Top of Input

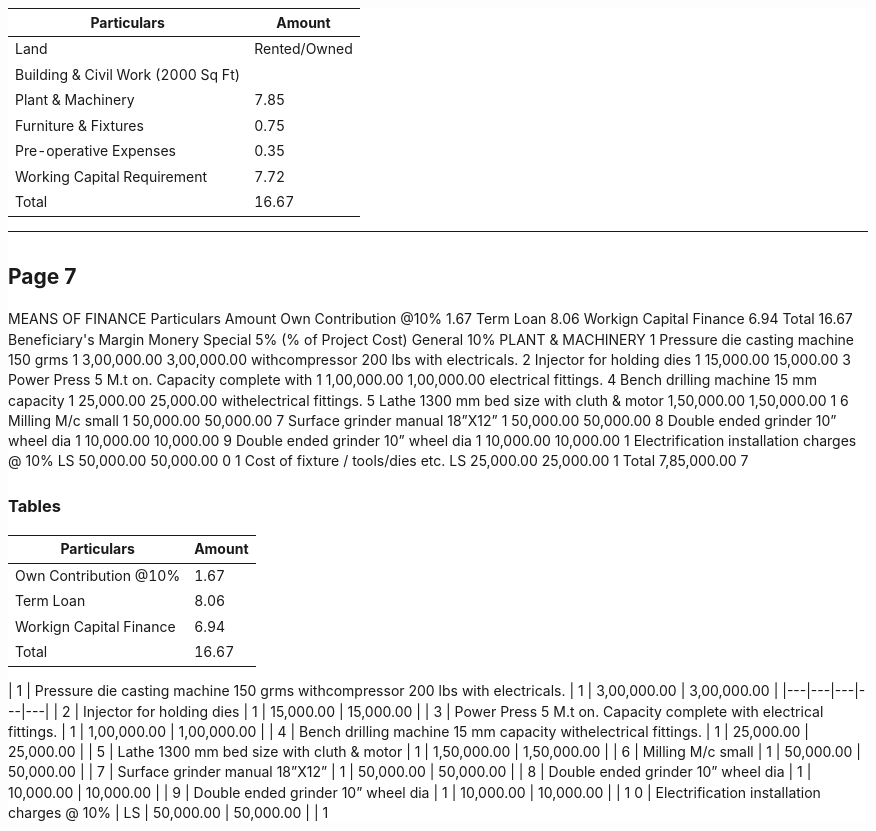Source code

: | Particulars | Amount |
|---|---|
| Land | Rented/Owned |
| Building & Civil Work (2000 Sq Ft) |  |
| Plant & Machinery | 7.85 |
| Furniture & Fixtures | 0.75 |
| Pre-operative Expenses | 0.35 |
| Working Capital Requirement | 7.72 |
| Total | 16.67 |

---

## Page 7

MEANS OF FINANCE Particulars Amount Own Contribution @10% 1.67 Term Loan 8.06 Workign Capital Finance 6.94 Total 16.67 Beneficiary's Margin Monery Special 5% (% of Project Cost) General 10% PLANT & MACHINERY 1 Pressure die casting machine 150 grms 1 3,00,000.00 3,00,000.00 withcompressor 200 lbs with electricals. 2 Injector for holding dies 1 15,000.00 15,000.00 3 Power Press 5 M.t on. Capacity complete with 1 1,00,000.00 1,00,000.00 electrical fittings. 4 Bench drilling machine 15 mm capacity 1 25,000.00 25,000.00 withelectrical fittings. 5 Lathe 1300 mm bed size with cluth & motor 1,50,000.00 1,50,000.00 1 6 Milling M/c small 1 50,000.00 50,000.00 7 Surface grinder manual 18”X12” 1 50,000.00 50,000.00 8 Double ended grinder 10” wheel dia 1 10,000.00 10,000.00 9 Double ended grinder 10” wheel dia 1 10,000.00 10,000.00 1 Electrification installation charges @ 10% LS 50,000.00 50,000.00 0 1 Cost of fixture / tools/dies etc. LS 25,000.00 25,000.00 1 Total 7,85,000.00 7

### Tables

| Particulars | Amount |
|---|---|
| Own Contribution @10% | 1.67 |
| Term Loan | 8.06 |
| Workign Capital Finance | 6.94 |
| Total | 16.67 |

| 1 | Pressure die casting machine 150 grms
withcompressor 200 lbs with electricals. | 1 | 3,00,000.00 | 3,00,000.00 |
|---|---|---|---|---|
| 2 | Injector for holding dies | 1 | 15,000.00 | 15,000.00 |
| 3 | Power Press 5 M.t on. Capacity complete with
electrical fittings. | 1 | 1,00,000.00 | 1,00,000.00 |
| 4 | Bench drilling machine 15 mm capacity
withelectrical fittings. | 1 | 25,000.00 | 25,000.00 |
| 5 | Lathe 1300 mm bed size with cluth & motor | 1 | 1,50,000.00 | 1,50,000.00 |
| 6 | Milling M/c small | 1 | 50,000.00 | 50,000.00 |
| 7 | Surface grinder manual 18”X12” | 1 | 50,000.00 | 50,000.00 |
| 8 | Double ended grinder 10” wheel dia | 1 | 10,000.00 | 10,000.00 |
| 9 | Double ended grinder 10” wheel dia | 1 | 10,000.00 | 10,000.00 |
| 1
0 | Electrification installation charges @ 10% | LS | 50,000.00 | 50,000.00 |
| 1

Bottom of Input

● **Directions**: Reproduce the lines above with every "Particulars" changed to "Description" and nothing else altered. Leave the pictures out of your answer.

● **Result of the task**:
Source code

: | Description | Amount |
|---|---|
| Land | Rented/Owned |
| Building & Civil Work (2000 Sq Ft) |  |
| Plant & Machinery | 7.85 |
| Furniture & Fixtures | 0.75 |
| Pre-operative Expenses | 0.35 |
| Working Capital Requirement | 7.72 |
| Total | 16.67 |

---

## Page 7

MEANS OF FINANCE Description Amount Own Contribution @10% 1.67 Term Loan 8.06 Workign Capital Finance 6.94 Total 16.67 Beneficiary's Margin Monery Special 5% (% of Project Cost) General 10% PLANT & MACHINERY 1 Pressure die casting machine 150 grms 1 3,00,000.00 3,00,000.00 withcompressor 200 lbs with electricals. 2 Injector for holding dies 1 15,000.00 15,000.00 3 Power Press 5 M.t on. Capacity complete with 1 1,00,000.00 1,00,000.00 electrical fittings. 4 Bench drilling machine 15 mm capacity 1 25,000.00 25,000.00 withelectrical fittings. 5 Lathe 1300 mm bed size with cluth & motor 1,50,000.00 1,50,000.00 1 6 Milling M/c small 1 50,000.00 50,000.00 7 Surface grinder manual 18”X12” 1 50,000.00 50,000.00 8 Double ended grinder 10” wheel dia 1 10,000.00 10,000.00 9 Double ended grinder 10” wheel dia 1 10,000.00 10,000.00 1 Electrification installation charges @ 10% LS 50,000.00 50,000.00 0 1 Cost of fixture / tools/dies etc. LS 25,000.00 25,000.00 1 Total 7,85,000.00 7

### Tables

| Description | Amount |
|---|---|
| Own Contribution @10% | 1.67 |
| Term Loan | 8.06 |
| Workign Capital Finance | 6.94 |
| Total | 16.67 |

| 1 | Pressure die casting machine 150 grms
withcompressor 200 lbs with electricals. | 1 | 3,00,000.00 | 3,00,000.00 |
|---|---|---|---|---|
| 2 | Injector for holding dies | 1 | 15,000.00 | 15,000.00 |
| 3 | Power Press 5 M.t on. Capacity complete with
electrical fittings. | 1 | 1,00,000.00 | 1,00,000.00 |
| 4 | Bench drilling machine 15 mm capacity
withelectrical fittings. | 1 | 25,000.00 | 25,000.00 |
| 5 | Lathe 1300 mm bed size with cluth & motor | 1 | 1,50,000.00 | 1,50,000.00 |
| 6 | Milling M/c small | 1 | 50,000.00 | 50,000.00 |
| 7 | Surface grinder manual 18”X12” | 1 | 50,000.00 | 50,000.00 |
| 8 | Double ended grinder 10” wheel dia | 1 | 10,000.00 | 10,000.00 |
| 9 | Double ended grinder 10” wheel dia | 1 | 10,000.00 | 10,000.00 |
| 1
0 | Electrification installation charges @ 10% | LS | 50,000.00 | 50,000.00 |
| 1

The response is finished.